Frightened by Chandler's aversion techniques, Josh flees to Los Angeles, where he meets Angelo, a stunningly handsome but deeply closeted Vietnam veteran. Through the guilt-obsessed Angelo, Josh becomes acquainted with a different kind of Catholicism. Whereas Father Tovar found Catholicism a source of comfort, Angelo remembers his Catholic upbringing as a story underpinned by mindless legalism, sexual and intellectual repression, and a system of control based on fear of punishment. Worse, tortured by memories of Vietnam and conflictive feelings about his sexuality, Angelo is given to outbursts of anger that on one occasion lead him to savagely beat Josh when Josh dares point out that Angelo is gay. From Angelo, Josh thus sees another homosexual story, one permeated by anger and self-loathing—a cautionary tale that Josh needs to avoid.
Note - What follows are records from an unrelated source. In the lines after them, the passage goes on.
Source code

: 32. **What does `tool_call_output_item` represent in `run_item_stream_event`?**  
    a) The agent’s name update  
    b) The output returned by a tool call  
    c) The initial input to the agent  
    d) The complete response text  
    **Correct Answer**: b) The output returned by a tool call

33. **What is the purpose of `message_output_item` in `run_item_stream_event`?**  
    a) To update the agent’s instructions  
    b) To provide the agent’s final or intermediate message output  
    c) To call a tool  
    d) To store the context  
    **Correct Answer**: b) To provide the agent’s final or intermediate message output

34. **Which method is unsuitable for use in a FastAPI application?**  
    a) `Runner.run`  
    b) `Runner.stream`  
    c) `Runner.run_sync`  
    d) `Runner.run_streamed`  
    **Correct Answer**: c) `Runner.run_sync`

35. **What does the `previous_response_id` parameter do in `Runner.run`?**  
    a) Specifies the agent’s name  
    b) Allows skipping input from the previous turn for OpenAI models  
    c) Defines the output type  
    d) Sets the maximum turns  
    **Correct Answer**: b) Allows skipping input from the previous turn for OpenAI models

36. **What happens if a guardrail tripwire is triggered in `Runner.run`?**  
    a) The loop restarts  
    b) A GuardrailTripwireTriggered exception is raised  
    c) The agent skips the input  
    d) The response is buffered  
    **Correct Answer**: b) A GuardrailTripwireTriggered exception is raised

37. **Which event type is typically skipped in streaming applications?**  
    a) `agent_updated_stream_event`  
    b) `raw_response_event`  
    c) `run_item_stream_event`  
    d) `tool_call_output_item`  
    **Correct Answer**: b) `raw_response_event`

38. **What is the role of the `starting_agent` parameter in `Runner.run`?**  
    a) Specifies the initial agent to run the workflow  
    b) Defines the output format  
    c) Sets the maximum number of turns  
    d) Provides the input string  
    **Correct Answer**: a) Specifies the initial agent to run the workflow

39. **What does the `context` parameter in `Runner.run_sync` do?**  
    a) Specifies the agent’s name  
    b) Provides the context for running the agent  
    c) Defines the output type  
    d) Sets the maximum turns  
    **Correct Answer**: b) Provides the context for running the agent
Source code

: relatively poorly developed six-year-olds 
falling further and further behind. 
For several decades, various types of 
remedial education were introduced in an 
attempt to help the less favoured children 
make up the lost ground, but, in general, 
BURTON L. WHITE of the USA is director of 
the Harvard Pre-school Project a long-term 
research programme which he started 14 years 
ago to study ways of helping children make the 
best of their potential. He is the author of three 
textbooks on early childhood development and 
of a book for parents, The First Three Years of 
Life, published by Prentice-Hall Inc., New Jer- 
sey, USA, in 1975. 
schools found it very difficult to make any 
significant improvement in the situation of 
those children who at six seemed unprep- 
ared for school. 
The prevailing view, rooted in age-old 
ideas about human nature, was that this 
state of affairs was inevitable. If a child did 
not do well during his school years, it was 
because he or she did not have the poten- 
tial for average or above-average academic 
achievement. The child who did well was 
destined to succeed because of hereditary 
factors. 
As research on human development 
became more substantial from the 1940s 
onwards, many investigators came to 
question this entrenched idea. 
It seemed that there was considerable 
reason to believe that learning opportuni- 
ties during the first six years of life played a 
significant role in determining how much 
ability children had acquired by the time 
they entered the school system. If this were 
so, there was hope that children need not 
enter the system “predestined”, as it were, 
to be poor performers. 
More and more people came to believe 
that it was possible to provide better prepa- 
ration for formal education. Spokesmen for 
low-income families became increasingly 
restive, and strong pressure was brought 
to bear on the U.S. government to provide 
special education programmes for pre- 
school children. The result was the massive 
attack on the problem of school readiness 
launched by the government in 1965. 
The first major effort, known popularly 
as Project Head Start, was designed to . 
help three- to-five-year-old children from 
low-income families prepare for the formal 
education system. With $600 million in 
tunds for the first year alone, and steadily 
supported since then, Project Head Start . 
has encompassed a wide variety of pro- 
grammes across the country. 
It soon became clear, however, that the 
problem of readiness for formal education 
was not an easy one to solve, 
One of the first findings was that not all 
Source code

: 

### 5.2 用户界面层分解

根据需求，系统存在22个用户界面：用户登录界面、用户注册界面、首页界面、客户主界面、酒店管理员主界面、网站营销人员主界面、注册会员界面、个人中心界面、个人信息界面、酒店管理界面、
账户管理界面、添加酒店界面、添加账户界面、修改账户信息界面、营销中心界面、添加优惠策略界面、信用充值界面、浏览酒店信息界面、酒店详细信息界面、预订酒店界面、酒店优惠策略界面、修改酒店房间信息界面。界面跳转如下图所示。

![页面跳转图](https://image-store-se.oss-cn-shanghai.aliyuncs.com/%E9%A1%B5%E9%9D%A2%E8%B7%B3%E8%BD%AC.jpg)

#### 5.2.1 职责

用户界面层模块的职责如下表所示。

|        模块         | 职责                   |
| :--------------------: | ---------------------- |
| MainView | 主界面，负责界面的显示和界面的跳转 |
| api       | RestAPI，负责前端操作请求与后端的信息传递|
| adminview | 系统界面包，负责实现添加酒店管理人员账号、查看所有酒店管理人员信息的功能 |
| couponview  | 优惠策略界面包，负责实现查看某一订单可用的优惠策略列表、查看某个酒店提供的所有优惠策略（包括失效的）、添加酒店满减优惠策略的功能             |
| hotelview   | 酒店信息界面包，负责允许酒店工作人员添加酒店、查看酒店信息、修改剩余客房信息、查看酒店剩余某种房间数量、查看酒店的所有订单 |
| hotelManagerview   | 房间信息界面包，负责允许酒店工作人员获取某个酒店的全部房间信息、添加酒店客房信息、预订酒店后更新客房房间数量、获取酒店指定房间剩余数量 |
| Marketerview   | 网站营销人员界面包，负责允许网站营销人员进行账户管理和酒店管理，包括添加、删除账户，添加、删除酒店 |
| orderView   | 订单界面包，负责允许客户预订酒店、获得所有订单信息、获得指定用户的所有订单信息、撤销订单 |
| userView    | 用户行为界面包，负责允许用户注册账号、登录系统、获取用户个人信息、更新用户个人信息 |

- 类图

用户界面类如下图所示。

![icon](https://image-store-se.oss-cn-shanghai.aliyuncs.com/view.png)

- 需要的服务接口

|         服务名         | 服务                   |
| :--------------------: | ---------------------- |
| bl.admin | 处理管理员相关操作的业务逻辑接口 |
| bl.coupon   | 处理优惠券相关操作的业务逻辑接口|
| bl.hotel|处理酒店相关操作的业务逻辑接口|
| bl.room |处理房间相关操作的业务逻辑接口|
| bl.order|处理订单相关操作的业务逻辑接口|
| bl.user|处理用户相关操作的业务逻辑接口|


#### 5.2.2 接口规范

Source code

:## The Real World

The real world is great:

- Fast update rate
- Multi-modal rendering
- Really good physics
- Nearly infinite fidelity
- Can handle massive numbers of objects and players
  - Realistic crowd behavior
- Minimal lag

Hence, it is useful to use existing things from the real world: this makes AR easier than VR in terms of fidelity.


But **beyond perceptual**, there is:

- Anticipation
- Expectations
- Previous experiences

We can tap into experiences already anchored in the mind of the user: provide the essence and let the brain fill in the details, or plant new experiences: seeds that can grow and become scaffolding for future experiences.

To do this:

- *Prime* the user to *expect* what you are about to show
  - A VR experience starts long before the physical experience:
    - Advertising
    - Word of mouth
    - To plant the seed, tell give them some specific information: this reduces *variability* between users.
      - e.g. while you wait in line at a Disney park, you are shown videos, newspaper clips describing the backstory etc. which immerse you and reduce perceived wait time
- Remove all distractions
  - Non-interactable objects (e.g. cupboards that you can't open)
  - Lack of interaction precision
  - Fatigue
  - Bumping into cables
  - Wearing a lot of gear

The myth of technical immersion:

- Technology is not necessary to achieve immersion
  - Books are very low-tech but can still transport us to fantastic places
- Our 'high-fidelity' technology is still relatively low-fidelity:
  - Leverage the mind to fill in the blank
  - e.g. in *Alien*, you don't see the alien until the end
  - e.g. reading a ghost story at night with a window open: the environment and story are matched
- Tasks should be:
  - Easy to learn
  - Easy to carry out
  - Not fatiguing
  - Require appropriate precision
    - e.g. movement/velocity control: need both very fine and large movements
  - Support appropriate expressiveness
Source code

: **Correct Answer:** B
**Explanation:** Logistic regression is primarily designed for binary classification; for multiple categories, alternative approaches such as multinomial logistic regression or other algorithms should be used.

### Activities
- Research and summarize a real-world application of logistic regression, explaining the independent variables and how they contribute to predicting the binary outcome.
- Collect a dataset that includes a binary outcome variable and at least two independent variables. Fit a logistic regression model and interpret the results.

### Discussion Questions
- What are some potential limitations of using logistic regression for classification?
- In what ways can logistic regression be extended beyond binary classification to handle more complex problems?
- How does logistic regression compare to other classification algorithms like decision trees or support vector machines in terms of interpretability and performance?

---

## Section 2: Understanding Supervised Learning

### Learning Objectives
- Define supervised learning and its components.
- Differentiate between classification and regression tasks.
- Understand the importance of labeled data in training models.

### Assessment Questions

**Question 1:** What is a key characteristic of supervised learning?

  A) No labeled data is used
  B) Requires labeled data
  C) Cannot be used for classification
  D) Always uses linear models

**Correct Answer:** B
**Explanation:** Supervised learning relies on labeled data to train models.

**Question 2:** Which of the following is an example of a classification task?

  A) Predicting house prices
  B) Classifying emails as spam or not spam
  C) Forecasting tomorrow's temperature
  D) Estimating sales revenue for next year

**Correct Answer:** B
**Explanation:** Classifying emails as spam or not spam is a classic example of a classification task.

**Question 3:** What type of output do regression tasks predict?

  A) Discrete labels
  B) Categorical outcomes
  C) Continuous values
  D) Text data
Joshua's education involves contact with many individuals, some kind and others most certainly not kind. Whether kind or not, they expand Josh's frame of reference, allowing him to understand and develop his own story as he compares it to other people's stories. In short, The Education of Joshua Chastain describes how Joshua learns to control his narrative and make it coincide with his experience of himself. The challenges facing him are multiple. He was born into a series of religious and social narratives that had no place for a gay teenager. He was then assaulted by a dangerous psychotherapeutic narrative that had little to do with his life as he lived it. Learning to tell his own story and not let someone else tell it for him is part of his coming out and coming of age. It is, in short, the essence of his education.